Молодая женщина была на редкость хороша собой — высокая, статная, с роскошными белокурыми волосами, правда, не исключено, что цветом волос она была обязана искусству парикмахера. Заметив, что Мегрэ внимательно ее разглядывает, она затараторила по-английски, и Морис перешел на тот же язык.
Она спрашивала, достал ли он деньги. Он ответил, что об этом теперь не может быть и речи, что мать его умерла и Мари должна вернуться в Париж, куда он тоже скоро приедет.
В ответ она хмыкнула:
— На какие шиши! Мне даже нечем расплатиться с таксистом.
Морис де Сен-Фиакр занервничал. Пронзительно визгливый голос его любовницы эхом разносился по замку, внося в происходящее скандальную нотку.
Управляющий все еще стоял в коридоре.
— Раз ты остаешься, я тоже никуда не поеду, — заявила Мари Васильефф.
Тогда комиссар распорядился:
— Готье, заплатите шоферу и отошлите машину.
Казалось, весь уклад жизни в замке летит в тартарары.
Но не только уклад жизни материальной — с этим еще можно было бы как-то справиться. Рушился духовный уклад. И этот развал казался особенно заразительным.
Даже Готье выглядел растерянным и сбитым с толку.
— Все же нам нужно поговорить, комиссар, — наконец выдавил граф.
— Не теперь.
И Мегрэ указал ему на нарядную женщину, расхаживавшую по гостиной и библиотеке с таким видом, словно она делала опись имущества.

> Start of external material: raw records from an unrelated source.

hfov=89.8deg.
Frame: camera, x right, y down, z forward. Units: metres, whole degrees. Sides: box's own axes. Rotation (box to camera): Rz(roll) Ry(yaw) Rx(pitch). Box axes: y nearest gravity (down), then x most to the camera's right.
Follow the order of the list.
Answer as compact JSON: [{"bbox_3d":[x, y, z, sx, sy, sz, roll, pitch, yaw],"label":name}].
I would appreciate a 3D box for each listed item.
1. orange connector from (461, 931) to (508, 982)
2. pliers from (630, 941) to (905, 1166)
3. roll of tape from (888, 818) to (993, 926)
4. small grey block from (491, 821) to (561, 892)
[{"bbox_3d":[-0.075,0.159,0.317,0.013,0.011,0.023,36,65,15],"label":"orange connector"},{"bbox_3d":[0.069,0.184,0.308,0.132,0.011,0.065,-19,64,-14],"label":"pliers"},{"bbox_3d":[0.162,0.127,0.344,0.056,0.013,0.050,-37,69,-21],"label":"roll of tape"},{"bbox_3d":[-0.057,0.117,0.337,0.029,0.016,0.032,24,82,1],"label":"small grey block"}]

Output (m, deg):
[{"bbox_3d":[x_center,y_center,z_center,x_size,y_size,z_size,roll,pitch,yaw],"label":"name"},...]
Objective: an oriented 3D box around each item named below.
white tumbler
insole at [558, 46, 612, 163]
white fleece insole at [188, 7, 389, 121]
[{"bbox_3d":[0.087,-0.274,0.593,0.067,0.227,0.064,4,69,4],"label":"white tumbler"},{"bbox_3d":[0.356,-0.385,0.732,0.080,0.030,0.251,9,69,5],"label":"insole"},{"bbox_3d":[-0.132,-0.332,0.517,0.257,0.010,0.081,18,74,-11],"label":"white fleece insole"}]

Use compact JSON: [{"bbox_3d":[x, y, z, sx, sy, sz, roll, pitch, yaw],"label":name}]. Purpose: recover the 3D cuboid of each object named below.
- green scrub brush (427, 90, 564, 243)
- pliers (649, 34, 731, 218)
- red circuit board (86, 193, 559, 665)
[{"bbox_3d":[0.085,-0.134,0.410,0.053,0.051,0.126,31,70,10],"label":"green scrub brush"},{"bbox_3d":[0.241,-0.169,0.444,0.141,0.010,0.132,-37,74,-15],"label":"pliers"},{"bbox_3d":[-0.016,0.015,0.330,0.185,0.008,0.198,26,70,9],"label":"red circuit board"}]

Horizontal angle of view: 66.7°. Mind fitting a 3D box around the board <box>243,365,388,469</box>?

— Кто изображен на этом дурацком портрете, Морис? — смеясь, воскликнула она.
На лестнице послышались шаги. Мегрэ увидел одетого в широченное пальто Жана Метейе, который спускался вниз с дорожной сумкой в руках. Похоже, Метейе не сомневался, что его отпустят восвояси: он даже приостановился у дверей библиотеки, словно чего-то выжидая.
— Куда вы направляетесь?
— В местную гостиницу. Мне кажется, так будет приличнее.
Стремясь избавиться от присутствия любовницы, Морис де Сен-Фиакр повел ее в правое крыло замка. Молодые люди по-прежнему переговаривались по-английски, явно что-то обсуждая.
— Неужели действительно невозможно занять сорок тысяч франков под залог замка? — спросил Мегрэ управляющего.
— Не так-то это просто.
— Ну что же, завтра прямо с утра займитесь этим делом и постарайтесь сделать невозможное.